Freshman Lindsay Wilkes spent most of her senior year at Englewood High School homeless. Now she lives in the dorms on campus and plans to become a veterinarian. She finished high school with a 3.93 GPA.

By Ace Stryker
News Editor

Lindsay Wilkes spent her senior year of high school like a lot of the other kids in her class. She studied hard, worked part-time and shot pool with her friends on the weekends. Like a lot of the other kids, perhaps, except she was homeless through almost all of it.

Wilkes is a freshman at the University of North Florida this summer. She lives in the dorms now and plans to study to become a veterinarian. But this time last year, she said, she’d never have imagined ending up where she is now.

Wilkes said the trouble in her life started about midway through her junior year at Englewood High School when she, her father and her brother found themselves moving around to different friends’ houses and apartments while searching for a steady source of income. In the summer of 2005, her father moved up to South Carolina to deal with personal issues and Wilkes elected to stay behind and finish school in Jacksonville.

“The whole reason I stayed down here is because I didn’t want to move around as much,” Wilkes said.

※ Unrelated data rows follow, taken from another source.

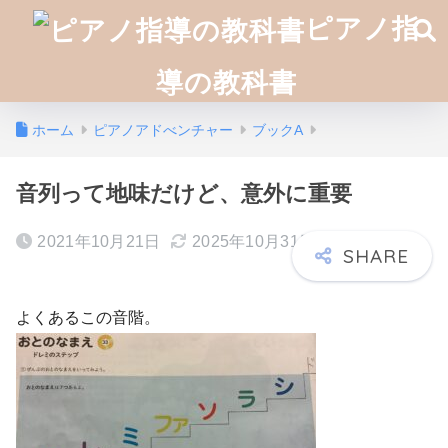
ピアノ指
導の教科書
ホーム
ピアノアドべンチャー
ブックA
音列って地味だけど、意外に重要
2021年10月21日
2025年10月31日
よくあるこの音階。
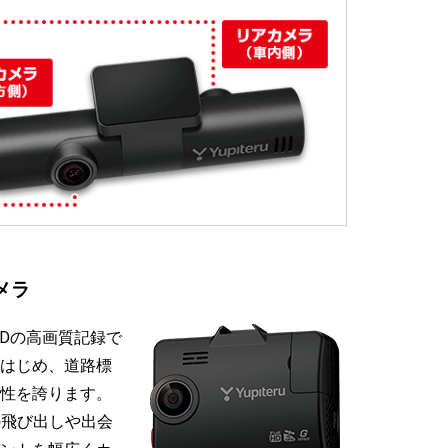
メラ
HDの高画質記録で
はじめ、道路標
性を誇ります。
の飛び出しや出会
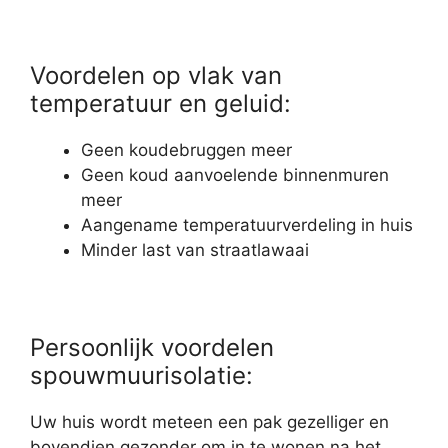
Voordelen op vlak van
temperatuur en geluid:
Geen koudebruggen meer
Geen koud aanvoelende binnenmuren
meer
Aangename temperatuurverdeling in huis
Minder last van straatlawaai
Persoonlijk voordelen
spouwmuurisolatie:
Uw huis wordt meteen een pak gezelliger en
bovendien gezonder om in te wonen na het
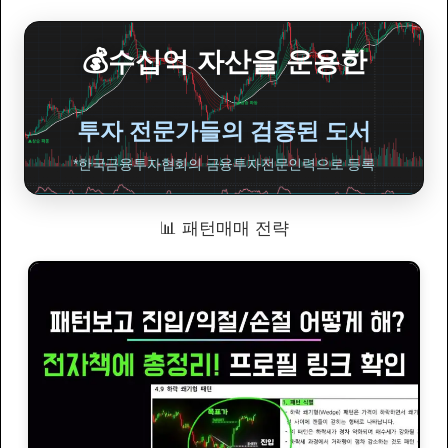
💰수십억 자산을 운용한
투자 전문가들의 검증된 도서
*한국금융투자협회의 금융투자전문인력으로 등록
📊 패턴매매 전략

However, the next year turned out to be a roller coaster ride of transience among her friends’ houses and ultimately with several people she “knew absolutely nothing about,” relying usually on each host’s good will for only a few weeks before moving on.

Throughout the ordeal, Wilkes continued to attend school and work 30 hours a week at a local Golden Corral. She walked to most places she needed to be, because she didn’t have a car. Most people at school didn’t know anything about her situation, she said, because she preferred to confide in only a few close friends.

The last stop on Wilkes’ break-neck tour of Jacksonville’s living accommodations was the home of her boyfriend, Matt Stumph. Before the series of events that would bring her to UNF, she stayed there for about six months with Stumph and his family.

It was Matt Stumph’s mother, Mary Stumph, who first suggested to Wilkes that she consider applying to college after highschool. Before that, Wilkes said, she never gave much serious thought to the notion, despite her exceptionally high 3.93 graduating GPA.

“My guidance counselor never helped me with filling out college applications,” Wilkes said. But Mary Stumph, who works as a legal assistant in the Office of the General Counselor at UNF, took it upon herself to plead Wilkes’ case to John Yancey, an employee in UNF’s Office of Admissions.

Together, Yancey and the Stumphs made it a personal quest to see the newly-aspiring university student through the application process, Wilkes said. They helped her fill out all the necessary forms and apply for every scholarship they could find, she added. The result was overwhelming success.

“For my freshman year I’ve got everything covered,” Wilkes said. She now has a letter of admission, several scholarships to pay every school-related expense for the year, a job in the campus bookstore and a dorm to call home - although she said she still tries to spend at least one night a week at the Stumphs’.

“She’s a really good mom,” Wilkes said of Mary Stumph. Her relationship with Matt Stumph continues to thrive as well, she added.

When she looks back on everything she’s been through in the past year, Wilkes said she never really feels sorry for herself or wishes that things would’ve turned out differently.

She links her decision to stay in Florida and take her chances on a place to live directly to the opportunities that granted her a shot at a college education.

“I’m extremely excited,” Wilkes said. “It was all worth it.”